* DOCUMENT TEXT *
Loyola University Chicago

Mathematics and Statistics


Undergraduate Research Symposium

Undergraduate Research Symposium

Undergraduates presenting their research during the Weekend of Excellence Poster Session.

Congratulations to all of the Math and Statistics majors that presented at the Undergraduate Research Symposium, which took place April 16th in Mundelein Hall. Our majors participate in research throughout many disciplines - take a look at their projects from the Weekend of Excellence below!

1) Analysis of Optimal Poker Strategies - Kaitlin Parsons, Mathematics (2017)

Mentored by Peter Tingley, Mathematics

Is it a good idea to bluff? One way to think of this concept is as follows: Is it a good idea to bluff assuming your opponent is a good player and knows your strategy and knows that you will bluff on certain hands? Each player has an optimal strategy. That is to say, each player has a strategy once implemented, will cause the opponent to have no better option. By analyzing small games, we are able to see certain patterns of optimal strategies that hold true for even more complicated games.


2) Application of Jones Calculus to Specialized Cell Geometrie - Justin Stuck, Theoretical Physics and Applied Mathematics, Mathematics (2017)

Mentored by Robert Polak, Physics

Maltese cross patterns have been observed using polarized microscopy along the edges of E.coli cells and droplets of crude oil immersed in water. To understand the optical effects of these specialized geometries, we have developed a model with a layer of anisotropic birefringent material encapsulating an isotropic center with the extraordinary axis of the anisotropic media perpendicular to the surface. Jones matrices are utilized to represent the passage of the polarized light through the model and the results are calculated numerically using MATLAB and analytically. The results are compared with each other and closely correspond to observation.

* WHAT IS NEEDED *
Copy the symposium page word for word, starting at "Mentored by Peter" and ending at "Mathematics, Mathematics (2017)".

* SUPPLIED MATERIAL *
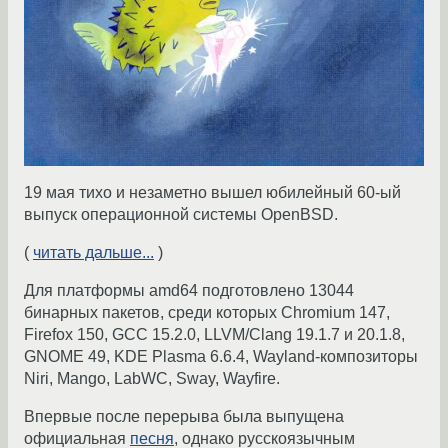
19 мая тихо и незаметно вышел юбилейный 60-ый
выпуск операционной системы OpenBSD.
(
читать дальше...
)
Для платформы amd64 подготовлено 13044
бинарных пакетов, среди которых Chromium 147,
Firefox 150, GCC 15.2.0, LLVM/Clang 19.1.7 и 20.1.8,
GNOME 49, KDE Plasma 6.6.4, Wayland-композиторы
Niri, Mango, LabWC, Sway, Wayfire.
Впервые после перерыва была выпущена
официальная
песня
, однако русскоязычным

* SOLUTION TO THIS EXERCISE *
Mentored by Peter Tingley, Mathematics

Is it a good idea to bluff? One way to think of this concept is as follows: Is it a good idea to bluff assuming your opponent is a good player and knows your strategy and knows that you will bluff on certain hands? Each player has an optimal strategy. That is to say, each player has a strategy once implemented, will cause the opponent to have no better option. By analyzing small games, we are able to see certain patterns of optimal strategies that hold true for even more complicated games.


2) Application of Jones Calculus to Specialized Cell Geometrie - Justin Stuck, Theoretical Physics and Applied Mathematics, Mathematics (2017)